誰不願意做好人?又有誰願意去做那個人人喊打,人人叫罵,如過街老鼠一樣的人?
沒有。
每個人赤條條來到這個世上,不摻雜任何邪念,隻是遭遇不同,心境自然也就變了。
人之初,性本善,不就是這個道理嗎?
白悠悠現在才明白這個道理,世界上沒有絕對的好人,也沒有絕對的壞人。
回到溫言的身邊,像做錯了事的孩子一樣,牽著溫言的手,祈求著溫言原諒她不能啟於口的錯誤。
溫言此刻不知道白悠悠在想什麼,隻是覺得白悠悠好像有點不一樣。
道:“悠悠,你有師父。”
白悠悠身體一震,緩緩抬頭,衝溫言一笑:“嘻嘻,師父也有徒兒。”
又是這句話,這是第幾次溫暖了她呢?她記不得了,溫言就好像能窺探到她的心境一樣,每次在她心中無助、彷徨、不安、委屈時,都能準時給她依靠,給她溫暖。
此生何其有幸,能再遇見你,溫言。
那幾個孩子可能是打累了,也可能是覺得打著沒趣,終於在小餘生傷痕累累時離開了。
小餘生就這麼躺在地上,小小的身軀無助的蜷縮在一起,周圍安靜的可怕,可怕到白悠悠能清晰的聽見那細小的嗚咽聲。
不知過了多久,許是小餘生適應了身上的疼痛,扶著牆壁慢慢站起來,本以為“大功告成”時,小餘生的腿無力的又跪下去。
“碰”的那一聲,聽到白悠悠心間一疼。
這麼直直的跪下去,換做任何一個成年人都會疼的撕心裂肺吧,更別提一個年幼且身受重傷的孩子,跪下去的那一響聲,很響,也很脆。
小餘生又無助的蜷縮在地上,隻是這次雙手環住的的地方是膝蓋,眼淚從眼角流淌出來,流向了耳朵,最後落在了地上,打濕了一小片地麵。
與此同時,小餘生的肚子還發出一陣響聲。
也是,現在的小餘生,也隻是一個平凡到不能再平凡的小孩,他會餓,他會疼,他會累,他沒有記憶,不知道自己的父母是誰,不知道自己是否還有親人兄弟,不知道自己從哪裏來,又要到哪裏去。
隻知道遵從內心的方向,來到了安城,他命中的劫。
小餘生一手捂著肚子,一手揉揉腿,良久,他再一次扶著牆壁慢慢的爬起來了。
小小的身軀勾著像八十歲的老頭兒,讓人心疼。
現在的淚水順著髒兮兮的小臉往下流淌,而他卻再也沒有嗚咽出聲,他知道,此刻不管他怎麼哭,都不會有人來哄他的。
然而來安城的這一路上不都是這樣嗎?他習慣了。
看著路的雙眼,忽然有一雙黑色高筒靴映入眼簾,他想繞過去,可是那雙鞋也跟著他的移動而挪動。
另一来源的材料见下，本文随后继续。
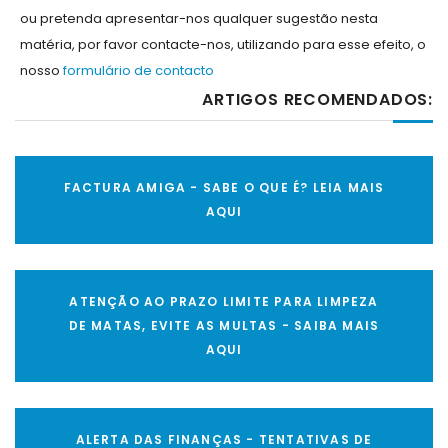
ou pretenda apresentar-nos qualquer sugestão nesta
matéria, por favor contacte-nos, utilizando para esse efeito, o
nosso
formulário de contacto
ARTIGOS RECOMENDADOS:
FACTURA AMIGA - SABE O QUE É? LEIA MAIS
AQUI
ATENÇÃO AO PRAZO LIMITE PARA LIMPEZA
DE MATAS, EVITE AS MULTAS - SAIBA MAIS
AQUI
ALERTA DAS FINANÇAS - TENTATIVAS DE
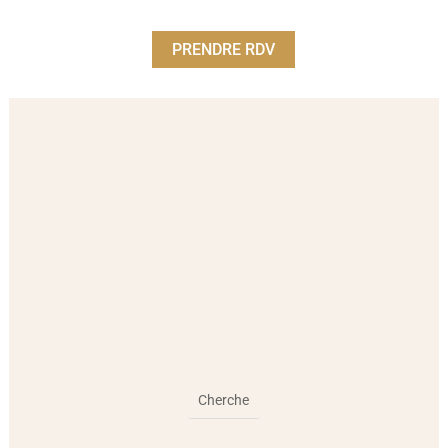
PRENDRE RDV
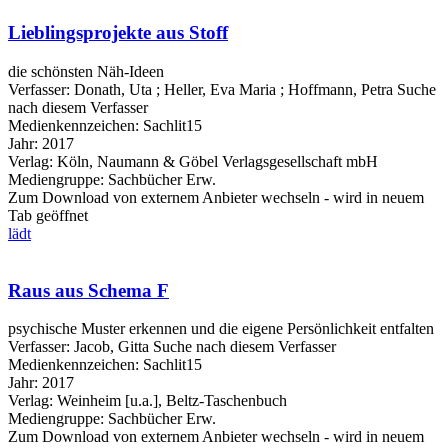
Lieblingsprojekte aus Stoff
die schönsten Näh-Ideen
Verfasser:
Donath, Uta
;
Heller, Eva Maria
;
Hoffmann, Petra
Suche
nach diesem Verfasser
Medienkennzeichen:
Sachlit15
Jahr:
2017
Verlag:
Köln, Naumann & Göbel Verlagsgesellschaft mbH
Mediengruppe:
Sachbücher Erw.
Zum Download von externem Anbieter wechseln - wird in neuem
Tab geöffnet
lädt
Raus aus Schema F
psychische Muster erkennen und die eigene Persönlichkeit entfalten
Verfasser:
Jacob, Gitta
Suche nach diesem Verfasser
Medienkennzeichen:
Sachlit15
Jahr:
2017
Verlag:
Weinheim [u.a.], Beltz-Taschenbuch
Mediengruppe:
Sachbücher Erw.
Zum Download von externem Anbieter wechseln - wird in neuem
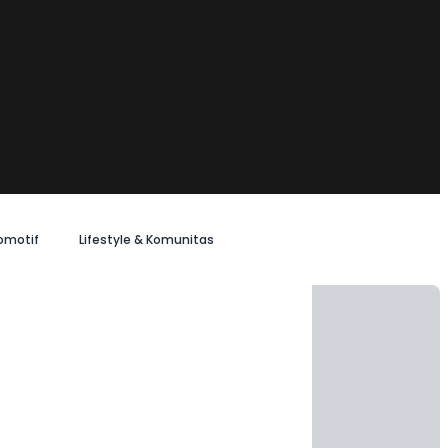
omotif
Lifestyle & Komunitas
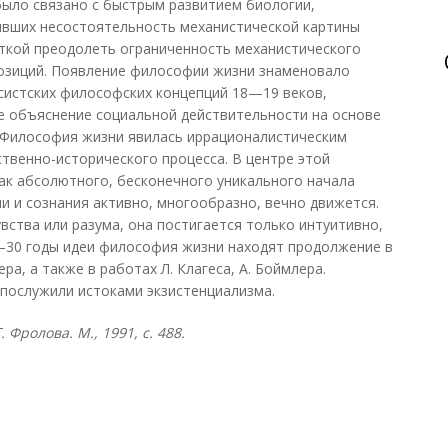
ыло связано с быстрым развитием биологии,
живших несостоятельность механистической картины
ткой преодолеть ограниченность механистического
позиций. Появление философии жизни знаменовало
систских философских концепций 18—19 веков,
 объяснение социальной действительности на основе
. Философия жизни явилась иррационалистическим
венно-исторического процесса. В центре этой
ак абсолютного, бесконечного уникального начала
и и сознания активно, многообразно, вечно движется.
вства или разума, она постигается только интуитивно,
—30 годы идеи философия жизни находят продолжение в
ра, а также в работах Л. Клагеса, А. Боймлера.
послужили истоками экзистенциализма.
 Фролова. М., 1991, с. 488.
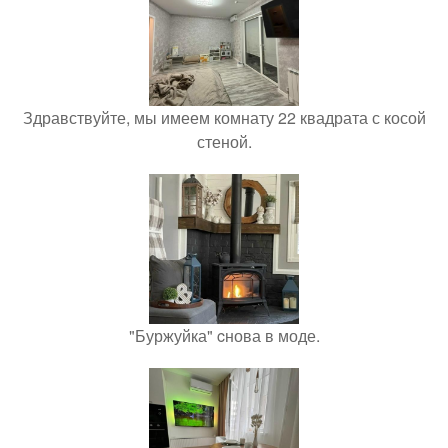
Здравствуйте, мы имеем комнату 22 квадрата с косой
стеной.
"Буржуйка" cнова в моде.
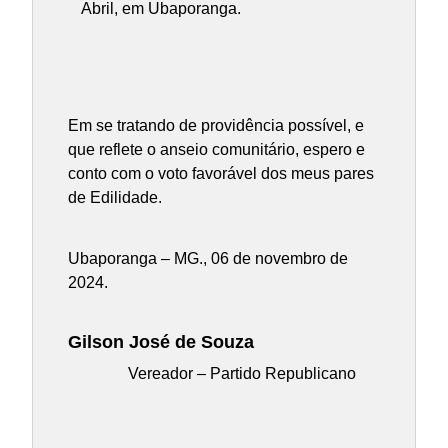
Abril, em Ubaporanga.
Em se tratando de providência possível, e
que reflete o anseio comunitário, espero e
conto com o voto favorável dos meus pares
de Edilidade.
Ubaporanga – MG., 06 de novembro de
2024.
Gilson José de Souza
Vereador – Partido Republicano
不得已,小安生抬起頭,看向鞋子的主人,用沙啞且幼稚的聲音說道:“大哥哥對不起,我擋著你的路了。”
說完之後,身形還是佝僂著,背靠著牆壁,等著這雙黑色高筒鞋先過去。
誰知那鞋子的主人非但沒走,還蹲在了小安生的麵前,道:“明明是我擋著你的路了,應該是我跟你說對不起才對。”
這個人就是十幾年後的謝大哥,此時的他很年輕,也很俊朗英氣,對小安生露出一個微笑,道:“我是安城的護城人,你可以叫我謝大哥,你是從外地來的吧,你的父母呢?”
小安生搖搖頭,表示他不記得了。
而謝大哥想的卻是他的父母不在了,不然誰會忍心自己的孩子成為一個小乞兒?
道:“抱歉,我不知道,哪你有想去的地方嗎?”
小安生搖頭,他不知道有別的地方,他隻知道跟著心走。
謝大哥想的是小孩子無依無靠,隨遇而安,十分可憐。
道:“那你留在安城好不好?謝大哥安排你的住處,如果你有能力,你也可以加入護城隊,怎麼樣?”
小安生遵從了內心的答案,點頭。
謝大哥爽朗的笑了,道:“那你叫什麼?”
“姓餘名生,字清茶。”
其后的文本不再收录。